• To do:
Go through the entries below and print, exactly, the lines starting at the one with "Punkte ist konstant." and ending at the one with "First, problems falling", keeping both ends and no others.

• Source data:
====

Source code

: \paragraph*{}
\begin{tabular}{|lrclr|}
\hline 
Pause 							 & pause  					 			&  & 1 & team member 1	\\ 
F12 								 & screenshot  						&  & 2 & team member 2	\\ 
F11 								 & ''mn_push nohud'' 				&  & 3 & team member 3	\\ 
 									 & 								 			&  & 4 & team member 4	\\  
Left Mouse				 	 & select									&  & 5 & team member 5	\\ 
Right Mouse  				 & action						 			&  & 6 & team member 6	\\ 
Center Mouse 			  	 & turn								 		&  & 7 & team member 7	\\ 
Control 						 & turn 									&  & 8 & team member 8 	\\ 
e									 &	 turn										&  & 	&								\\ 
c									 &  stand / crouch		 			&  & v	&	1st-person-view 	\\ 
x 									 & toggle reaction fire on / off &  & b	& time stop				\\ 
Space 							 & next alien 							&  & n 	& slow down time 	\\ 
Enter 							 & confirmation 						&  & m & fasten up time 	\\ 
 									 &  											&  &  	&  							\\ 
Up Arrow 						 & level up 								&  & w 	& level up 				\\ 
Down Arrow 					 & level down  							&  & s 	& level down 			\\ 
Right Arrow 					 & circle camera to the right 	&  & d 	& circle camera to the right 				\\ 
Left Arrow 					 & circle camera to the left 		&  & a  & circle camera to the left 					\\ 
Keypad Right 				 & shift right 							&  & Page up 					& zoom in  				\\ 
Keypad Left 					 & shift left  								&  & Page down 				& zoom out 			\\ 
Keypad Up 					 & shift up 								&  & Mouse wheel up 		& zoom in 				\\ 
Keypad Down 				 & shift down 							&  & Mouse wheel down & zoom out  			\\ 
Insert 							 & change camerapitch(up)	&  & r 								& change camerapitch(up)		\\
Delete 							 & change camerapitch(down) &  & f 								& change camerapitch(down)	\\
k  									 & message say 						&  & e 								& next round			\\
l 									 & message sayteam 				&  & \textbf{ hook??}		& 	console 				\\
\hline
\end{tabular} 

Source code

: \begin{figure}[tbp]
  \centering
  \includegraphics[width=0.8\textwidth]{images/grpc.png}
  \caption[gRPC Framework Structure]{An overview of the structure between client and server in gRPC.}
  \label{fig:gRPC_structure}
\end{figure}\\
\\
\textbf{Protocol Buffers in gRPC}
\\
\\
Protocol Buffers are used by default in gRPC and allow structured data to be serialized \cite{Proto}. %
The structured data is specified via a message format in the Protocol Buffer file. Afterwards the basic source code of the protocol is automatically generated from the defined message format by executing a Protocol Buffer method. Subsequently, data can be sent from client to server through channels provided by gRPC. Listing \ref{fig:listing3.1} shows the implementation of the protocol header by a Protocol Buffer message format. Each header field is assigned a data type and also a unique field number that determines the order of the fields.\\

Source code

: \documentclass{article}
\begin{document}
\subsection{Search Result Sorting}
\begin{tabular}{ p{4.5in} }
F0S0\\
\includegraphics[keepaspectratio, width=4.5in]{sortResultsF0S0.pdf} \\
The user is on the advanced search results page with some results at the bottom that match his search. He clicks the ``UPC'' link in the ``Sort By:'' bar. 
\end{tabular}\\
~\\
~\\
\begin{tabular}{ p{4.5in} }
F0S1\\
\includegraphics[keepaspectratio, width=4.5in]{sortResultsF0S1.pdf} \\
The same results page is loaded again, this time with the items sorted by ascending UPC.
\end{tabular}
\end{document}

====

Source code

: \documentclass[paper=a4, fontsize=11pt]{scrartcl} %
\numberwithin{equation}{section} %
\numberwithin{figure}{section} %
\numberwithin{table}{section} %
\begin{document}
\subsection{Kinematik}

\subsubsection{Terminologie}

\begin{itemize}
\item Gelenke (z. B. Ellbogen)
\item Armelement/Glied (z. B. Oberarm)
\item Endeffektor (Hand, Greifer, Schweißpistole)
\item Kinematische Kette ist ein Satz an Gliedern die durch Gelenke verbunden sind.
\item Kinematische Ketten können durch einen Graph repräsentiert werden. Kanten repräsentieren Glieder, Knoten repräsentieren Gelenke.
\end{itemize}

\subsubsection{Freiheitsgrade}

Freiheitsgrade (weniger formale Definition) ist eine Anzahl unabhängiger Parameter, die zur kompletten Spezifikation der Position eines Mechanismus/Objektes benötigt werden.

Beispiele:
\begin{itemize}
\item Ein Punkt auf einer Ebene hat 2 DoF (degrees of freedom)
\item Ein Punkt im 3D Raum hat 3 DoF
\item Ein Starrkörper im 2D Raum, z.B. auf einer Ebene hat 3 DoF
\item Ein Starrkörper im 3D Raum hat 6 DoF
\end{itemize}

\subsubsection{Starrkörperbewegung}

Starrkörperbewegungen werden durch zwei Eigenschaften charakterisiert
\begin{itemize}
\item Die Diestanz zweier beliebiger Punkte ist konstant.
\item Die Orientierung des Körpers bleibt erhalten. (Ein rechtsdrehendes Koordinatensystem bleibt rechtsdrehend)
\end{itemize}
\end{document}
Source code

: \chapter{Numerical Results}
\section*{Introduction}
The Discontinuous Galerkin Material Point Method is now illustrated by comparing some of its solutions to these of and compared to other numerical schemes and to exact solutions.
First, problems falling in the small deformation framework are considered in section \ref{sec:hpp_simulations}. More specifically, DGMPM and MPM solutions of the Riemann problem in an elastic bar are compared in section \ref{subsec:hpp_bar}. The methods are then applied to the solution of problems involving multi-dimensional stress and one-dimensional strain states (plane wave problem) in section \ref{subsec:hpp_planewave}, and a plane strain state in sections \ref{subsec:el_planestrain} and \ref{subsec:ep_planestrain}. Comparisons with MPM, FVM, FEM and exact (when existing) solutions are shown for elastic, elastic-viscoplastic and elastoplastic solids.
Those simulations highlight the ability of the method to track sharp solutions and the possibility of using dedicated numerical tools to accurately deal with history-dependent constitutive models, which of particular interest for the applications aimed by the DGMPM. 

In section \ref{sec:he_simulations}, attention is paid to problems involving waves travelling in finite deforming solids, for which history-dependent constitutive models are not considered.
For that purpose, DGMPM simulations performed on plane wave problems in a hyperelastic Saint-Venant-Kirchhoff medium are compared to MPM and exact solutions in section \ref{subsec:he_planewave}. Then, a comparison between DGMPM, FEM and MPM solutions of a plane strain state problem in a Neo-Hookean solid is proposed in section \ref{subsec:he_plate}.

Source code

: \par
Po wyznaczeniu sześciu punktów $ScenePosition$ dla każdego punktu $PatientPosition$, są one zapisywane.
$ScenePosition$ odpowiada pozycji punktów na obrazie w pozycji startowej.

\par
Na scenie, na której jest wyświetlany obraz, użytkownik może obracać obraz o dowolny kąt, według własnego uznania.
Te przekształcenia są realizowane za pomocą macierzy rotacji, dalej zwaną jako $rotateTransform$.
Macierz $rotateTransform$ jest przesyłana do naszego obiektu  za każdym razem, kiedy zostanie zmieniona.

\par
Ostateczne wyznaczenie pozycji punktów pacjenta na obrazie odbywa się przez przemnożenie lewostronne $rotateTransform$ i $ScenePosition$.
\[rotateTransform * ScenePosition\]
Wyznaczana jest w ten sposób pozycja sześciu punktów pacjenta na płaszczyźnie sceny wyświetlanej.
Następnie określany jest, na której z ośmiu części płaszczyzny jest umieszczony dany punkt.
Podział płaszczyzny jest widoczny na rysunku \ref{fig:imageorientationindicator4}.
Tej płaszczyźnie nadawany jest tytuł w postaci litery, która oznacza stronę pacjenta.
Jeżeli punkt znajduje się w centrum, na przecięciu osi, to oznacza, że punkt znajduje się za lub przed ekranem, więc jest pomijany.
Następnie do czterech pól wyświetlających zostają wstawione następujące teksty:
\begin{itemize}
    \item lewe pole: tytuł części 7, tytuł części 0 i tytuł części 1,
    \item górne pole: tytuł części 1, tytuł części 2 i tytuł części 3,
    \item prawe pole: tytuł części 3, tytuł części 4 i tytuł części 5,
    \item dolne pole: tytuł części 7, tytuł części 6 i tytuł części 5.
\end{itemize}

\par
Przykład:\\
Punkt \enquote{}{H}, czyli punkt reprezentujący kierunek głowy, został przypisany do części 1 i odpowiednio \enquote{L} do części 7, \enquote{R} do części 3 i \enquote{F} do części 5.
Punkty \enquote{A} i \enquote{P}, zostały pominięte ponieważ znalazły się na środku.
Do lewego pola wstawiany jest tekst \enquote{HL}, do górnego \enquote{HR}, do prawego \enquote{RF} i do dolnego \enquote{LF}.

====

• Answer to this task:
\item Die Diestanz zweier beliebiger Punkte ist konstant.
\item Die Orientierung des Körpers bleibt erhalten. (Ein rechtsdrehendes Koordinatensystem bleibt rechtsdrehend)
\end{itemize}
\end{document}
Source code

: \chapter{Numerical Results}
\section*{Introduction}
The Discontinuous Galerkin Material Point Method is now illustrated by comparing some of its solutions to these of and compared to other numerical schemes and to exact solutions.
First, problems falling in the small deformation framework are considered in section \ref{sec:hpp_simulations}. More specifically, DGMPM and MPM solutions of the Riemann problem in an elastic bar are compared in section \ref{subsec:hpp_bar}. The methods are then applied to the solution of problems involving multi-dimensional stress and one-dimensional strain states (plane wave problem) in section \ref{subsec:hpp_planewave}, and a plane strain state in sections \ref{subsec:el_planestrain} and \ref{subsec:ep_planestrain}. Comparisons with MPM, FVM, FEM and exact (when existing) solutions are shown for elastic, elastic-viscoplastic and elastoplastic solids.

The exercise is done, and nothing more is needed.